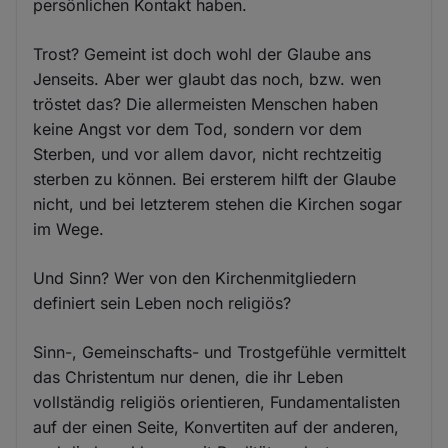
persönlichen Kontakt haben.
Trost? Gemeint ist doch wohl der Glaube ans
Jenseits. Aber wer glaubt das noch, bzw. wen
tröstet das? Die allermeisten Menschen haben
keine Angst vor dem Tod, sondern vor dem
Sterben, und vor allem davor, nicht rechtzeitig
sterben zu können. Bei ersterem hilft der Glaube
nicht, und bei letzterem stehen die Kirchen sogar
im Wege.
Und Sinn? Wer von den Kirchenmitgliedern
definiert sein Leben noch religiös?
Sinn-, Gemeinschafts- und Trostgefühle vermittelt
das Christentum nur denen, die ihr Leben
vollständig religiös orientieren, Fundamentalisten
auf der einen Seite, Konvertiten auf der anderen,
□ □ □ □
| WHAT YOU NEED TO DO |
Extract every line of the German text in the listing above word for word, keeping the original line breaks, and leave the picture out of your answer.

| SOLUTION TO THIS TASK |
persönlichen Kontakt haben.
Trost? Gemeint ist doch wohl der Glaube ans
Jenseits. Aber wer glaubt das noch, bzw. wen
tröstet das? Die allermeisten Menschen haben
keine Angst vor dem Tod, sondern vor dem
Sterben, und vor allem davor, nicht rechtzeitig
sterben zu können. Bei ersterem hilft der Glaube
nicht, und bei letzterem stehen die Kirchen sogar
im Wege.
Und Sinn? Wer von den Kirchenmitgliedern
definiert sein Leben noch religiös?
Sinn-, Gemeinschafts- und Trostgefühle vermittelt
das Christentum nur denen, die ihr Leben
vollständig religiös orientieren, Fundamentalisten
auf der einen Seite, Konvertiten auf der anderen,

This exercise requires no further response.